Realtime API Details (Costs, Usage, etc.)

Wanted to start a thread documenting some details around working with the new Realtime API’s. Some things, like how it’s billed, aren’t super clear so hopefully this thread can act as repository for that knowledge…

First an experiment on costs… I have a simple instruction with two functions and I wanted to see two things. 1) how many input & output tokens is each request and do they bill you for silence…

As a test I sad “Hi”, the assistant replied, and then I waited 2 minutes before ending the session. As you can see I was charged for 1 request at 188 total tokens. They do not charge for silence which is good… The actual dollar cost was less then $0.01

5 Likes

If we look at the stock prompt without any schema it’s 118 Input tokens:

The instruction itself is 110 tokens so there’s 8 additional tokens of overhead coming from somewhere but that seem negligible:

If we add a function to check the weather and then ask for the weather in seattle we can see the output tokens are slightly higher but the input tokens don’t seem to have changed. Not sure if that’s because it’s cached or what?:

2 Likes

Here’s some other costs tests around interruption…

I first created a new project and asked the model to count to 100. I then interrupted it by saying stop. I noticed that it had streamed 1 - 38 back to the client but it only had spoken 1 - 5 when I said stop.

Data section:
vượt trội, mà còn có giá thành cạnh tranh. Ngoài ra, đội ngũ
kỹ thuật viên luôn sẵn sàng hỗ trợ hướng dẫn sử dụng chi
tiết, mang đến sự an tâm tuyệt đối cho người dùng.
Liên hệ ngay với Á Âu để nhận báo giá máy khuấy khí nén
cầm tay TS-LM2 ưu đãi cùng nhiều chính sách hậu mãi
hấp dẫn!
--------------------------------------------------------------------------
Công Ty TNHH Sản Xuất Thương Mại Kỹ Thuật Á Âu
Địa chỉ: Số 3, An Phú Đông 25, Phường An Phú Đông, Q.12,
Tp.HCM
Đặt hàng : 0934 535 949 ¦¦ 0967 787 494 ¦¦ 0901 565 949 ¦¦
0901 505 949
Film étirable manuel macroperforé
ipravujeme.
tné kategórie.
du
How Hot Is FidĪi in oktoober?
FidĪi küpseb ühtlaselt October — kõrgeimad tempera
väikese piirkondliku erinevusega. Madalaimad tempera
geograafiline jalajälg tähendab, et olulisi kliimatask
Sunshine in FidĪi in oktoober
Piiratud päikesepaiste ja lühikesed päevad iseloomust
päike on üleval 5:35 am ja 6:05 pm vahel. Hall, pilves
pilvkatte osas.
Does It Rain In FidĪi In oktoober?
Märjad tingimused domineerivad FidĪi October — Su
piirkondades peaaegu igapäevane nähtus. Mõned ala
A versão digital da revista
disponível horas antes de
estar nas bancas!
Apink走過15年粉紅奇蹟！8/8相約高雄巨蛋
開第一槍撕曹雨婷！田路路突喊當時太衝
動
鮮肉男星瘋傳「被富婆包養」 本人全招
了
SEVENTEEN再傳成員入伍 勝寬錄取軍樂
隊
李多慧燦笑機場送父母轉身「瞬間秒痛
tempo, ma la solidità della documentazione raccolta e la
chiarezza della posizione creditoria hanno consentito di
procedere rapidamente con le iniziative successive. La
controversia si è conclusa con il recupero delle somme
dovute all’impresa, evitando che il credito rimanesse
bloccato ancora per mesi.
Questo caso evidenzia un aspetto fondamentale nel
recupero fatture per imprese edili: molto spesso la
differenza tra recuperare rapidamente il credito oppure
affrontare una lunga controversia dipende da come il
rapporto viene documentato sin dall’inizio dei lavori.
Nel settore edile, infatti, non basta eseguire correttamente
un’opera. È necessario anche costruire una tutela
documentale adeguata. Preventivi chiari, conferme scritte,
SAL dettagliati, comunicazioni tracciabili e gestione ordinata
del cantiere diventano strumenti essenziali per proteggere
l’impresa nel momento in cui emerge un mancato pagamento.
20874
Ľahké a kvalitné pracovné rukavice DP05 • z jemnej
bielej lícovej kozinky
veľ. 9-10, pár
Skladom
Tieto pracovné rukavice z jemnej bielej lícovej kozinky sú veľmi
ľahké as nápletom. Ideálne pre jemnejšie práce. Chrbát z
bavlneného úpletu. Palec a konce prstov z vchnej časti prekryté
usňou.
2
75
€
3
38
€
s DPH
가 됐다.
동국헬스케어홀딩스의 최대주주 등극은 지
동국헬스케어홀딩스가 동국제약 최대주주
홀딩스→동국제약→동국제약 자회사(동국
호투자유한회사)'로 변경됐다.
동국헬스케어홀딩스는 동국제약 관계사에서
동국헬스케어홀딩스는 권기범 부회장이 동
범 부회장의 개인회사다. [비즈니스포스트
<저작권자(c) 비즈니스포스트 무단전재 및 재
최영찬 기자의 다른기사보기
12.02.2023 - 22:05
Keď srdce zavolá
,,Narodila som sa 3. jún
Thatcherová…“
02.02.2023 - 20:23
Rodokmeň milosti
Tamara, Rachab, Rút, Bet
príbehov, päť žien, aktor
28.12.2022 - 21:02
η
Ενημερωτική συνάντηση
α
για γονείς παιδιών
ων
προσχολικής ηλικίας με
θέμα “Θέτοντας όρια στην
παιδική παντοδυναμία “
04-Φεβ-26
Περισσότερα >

Activity A:
Answer these questions using the forum thread on Realtime API costs:
(i) How many total tokens was the single request in the "Hi" test billed at?
(ii) How many input tokens does the stock prompt without any schema use?
(iii) In the counting test, which numbers had been spoken when the user said stop?
Activity B: Translate this sentence from the forum thread on Realtime API costs into Spanish: "I first created a new project and asked the model to count to 100."
Activity C: Write the next part of the forum thread on Realtime API costs, starting after its last sentence.

Result A:
(i) 188 total tokens.
(ii) 118 input tokens.
(iii) 1 - 5.

Result B: Primero creé un proyecto nuevo y le pedí al modelo que contara hasta 100.

Result C:
Next I created a new project and asked the model to count to 100 again. It tried to first count by 10’s so I interrupted that with “no by 1’s”. This time I let it generate the full 100 numbers but I stopped it manually using the stop button.

My assumption is that output tokens is based on generated tokens and not necessarily spoken tokens. Since the model generates faster then it speaks you can expect to that you’re paying for more tokens then what have been generated when an interruption occurs. To verify that I did another test…

I asked the model to count to 100 again and as you can see it wanted to go by 10’s but I interrupted asking for by 1’s. This time I stopped it 24 in and then followed up by asking it how many it had counted to. It said 26 which would imply that the last delta of tokens didn’t get sent to the client when I interrupted it but it’s in the conversation history server side.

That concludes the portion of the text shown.